DOCUMENT EXCERPT:
____
Garrison and his dog were out for a run, when Gus ducked into the forest, where he was attacked by what Garrison believes was the wolf-dog, though it happened out of his sight.
“I certainly heard it,” he said, and added it did not sound like a bear or a cougar.
“By the time I was able to get to him, the wolf dog had scurried off, but he was basically laying there bleeding, not able to move on his side.”
Gus suffered nine puncture wounds to his neck, as well as a torn trachea and a broken tail — it took approximately a month for him to recover, Garrison said.
Signs have been posted to advise of the wolf-dog’s presence, but the PQB News has heard from residents via email who have encountered the animal in an area by Shearme Road without signs.
Salmon said in his statement that his dog’s death could have been avoided, and the family would like to see legislation that would penalize people who abandon an animal.
“Our beloved girl should never have had to die for us to push for change. There are currently places where you can surrender unwanted pets with no questions asked. What happened to us is heart breaking and nobody should have to experience this.”
RDN Area F representative Leanne Salter brought a resolution to ban exotic pets, such as wolf-dog hybrids, to the recent Union of BC Municipalities (UBCM) conference, which passed. It will take some time for the resolution to make its way through different levels of government.
B.C. Conservation Service has indicated the animal is outside its jurisdiction.
____
Dataset items:
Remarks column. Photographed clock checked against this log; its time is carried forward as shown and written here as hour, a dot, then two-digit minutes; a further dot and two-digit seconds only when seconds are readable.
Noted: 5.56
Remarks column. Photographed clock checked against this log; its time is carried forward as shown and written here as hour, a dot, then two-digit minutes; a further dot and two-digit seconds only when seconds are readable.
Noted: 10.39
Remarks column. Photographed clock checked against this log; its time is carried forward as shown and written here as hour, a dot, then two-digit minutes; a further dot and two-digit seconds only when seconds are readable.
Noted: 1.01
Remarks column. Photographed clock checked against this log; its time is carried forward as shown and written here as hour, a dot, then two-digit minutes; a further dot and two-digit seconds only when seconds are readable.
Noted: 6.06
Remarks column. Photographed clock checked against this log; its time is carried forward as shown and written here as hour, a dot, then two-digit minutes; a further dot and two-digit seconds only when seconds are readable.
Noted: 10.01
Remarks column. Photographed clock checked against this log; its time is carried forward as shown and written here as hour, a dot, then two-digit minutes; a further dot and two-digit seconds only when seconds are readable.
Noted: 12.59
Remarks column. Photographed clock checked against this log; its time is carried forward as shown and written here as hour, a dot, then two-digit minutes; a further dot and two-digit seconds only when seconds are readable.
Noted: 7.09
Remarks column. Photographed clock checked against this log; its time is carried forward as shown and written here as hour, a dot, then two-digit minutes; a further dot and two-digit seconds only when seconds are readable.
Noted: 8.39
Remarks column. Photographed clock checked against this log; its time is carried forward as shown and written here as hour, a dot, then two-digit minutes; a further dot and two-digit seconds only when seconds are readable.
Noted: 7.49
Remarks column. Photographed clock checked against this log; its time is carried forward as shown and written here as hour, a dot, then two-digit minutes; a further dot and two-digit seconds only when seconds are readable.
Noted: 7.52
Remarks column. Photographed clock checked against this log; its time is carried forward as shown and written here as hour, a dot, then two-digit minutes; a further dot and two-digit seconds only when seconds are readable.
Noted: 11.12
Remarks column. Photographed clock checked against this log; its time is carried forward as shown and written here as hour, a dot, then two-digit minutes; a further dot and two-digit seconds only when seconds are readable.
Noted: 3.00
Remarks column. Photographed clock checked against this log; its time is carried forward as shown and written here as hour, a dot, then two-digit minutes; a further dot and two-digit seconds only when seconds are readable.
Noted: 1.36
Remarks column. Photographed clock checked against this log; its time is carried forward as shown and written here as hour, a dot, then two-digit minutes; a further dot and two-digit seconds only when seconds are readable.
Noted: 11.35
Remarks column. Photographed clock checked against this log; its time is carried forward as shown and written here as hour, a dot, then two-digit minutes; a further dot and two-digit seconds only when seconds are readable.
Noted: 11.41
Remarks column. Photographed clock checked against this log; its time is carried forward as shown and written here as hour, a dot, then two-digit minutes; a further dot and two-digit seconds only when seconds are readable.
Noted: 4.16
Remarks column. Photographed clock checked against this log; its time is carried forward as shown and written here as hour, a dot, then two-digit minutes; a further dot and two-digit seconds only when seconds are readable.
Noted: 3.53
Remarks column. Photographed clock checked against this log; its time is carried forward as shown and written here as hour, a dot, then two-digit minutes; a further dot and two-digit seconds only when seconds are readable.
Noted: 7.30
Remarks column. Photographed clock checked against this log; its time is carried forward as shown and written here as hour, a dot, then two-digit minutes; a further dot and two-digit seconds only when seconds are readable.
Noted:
____
WORK TO DO:
a) Answer these questions using the wolf-dog article:
(i) How many puncture wounds did Gus suffer to his neck?
(ii) Who brought a resolution to ban exotic pets to the recent Union of BC Municipalities conference?
(iii) Which service has indicated that the animal is outside its jurisdiction?
b) Rewrite the entries as a Markdown table with the columns Nr and Line, covering them from their first line up to and including the line with "Noted: 1.01", and leave out any blank lines.

RESULTS IN ORDER:
a)
(i) Nine.
(ii) Leanne Salter, the RDN Area F representative.
(iii) The B.C. Conservation Service.

b)
| Nr | Line |
|---|---|
| 1 | Remarks column. Photographed clock checked against this log; its time is carried forward as shown and written here as hour, a dot, then two-digit minutes; a further dot and two-digit seconds only when seconds are readable. |
| 2 | Noted: 5.56 |
| 3 | Remarks column. Photographed clock checked against this log; its time is carried forward as shown and written here as hour, a dot, then two-digit minutes; a further dot and two-digit seconds only when seconds are readable. |
| 4 | Noted: 10.39 |
| 5 | Remarks column. Photographed clock checked against this log; its time is carried forward as shown and written here as hour, a dot, then two-digit minutes; a further dot and two-digit seconds only when seconds are readable. |
| 6 | Noted: 1.01 |